Scientists found a change in the gut microbes of mice fed a diet high in saturated fats that led to obesity-linked inflammation. The mice fed a diet of lard gained weight and showed signs of metabolic disease after 11 weeks while mice fed the same number of calories based in fish oil stayed healthy. Further, researchers took gut microbes from the mice that ate fish oil and put them into mice treated with antibiotics, then fed those mice lard and found that they were protected from the unhealthy lard effects.

The Scientist

Overworked neurons linked to Parkinson’s

Brain cells linked to Parkinson’s disease expend a great deal of energy, becoming overworked and dying out prematurely. Neurons in the substantia nigra in the midbrain are much larger than those in the nearby ventral tegmental area and expend much more energy, researchers say.

ScientificAmerican

Antibiotic use tied to diabetes risk

People with type 2 diabetes were more likely to have had more antibiotic prescriptions, at 0.8 per year, than people without the disease, who had an average of 0.5 prescriptions per year.
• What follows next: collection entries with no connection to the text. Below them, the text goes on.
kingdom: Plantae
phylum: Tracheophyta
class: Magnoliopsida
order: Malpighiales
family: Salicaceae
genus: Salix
Researchers observed an increased use of the drugs up to 15 years before the patients were diagnosed and an increased use after diagnosis.

Time.com

Brain processes sign languages, spoken languages in same area

People who cannot hear process sign language in the same area of the brain associated with spoken language. “Brains really can adapt to different forms of expression and still impose rules. … This research confirms sign language is treated by the brain as a language,” said Aaron Newman, a study co-author.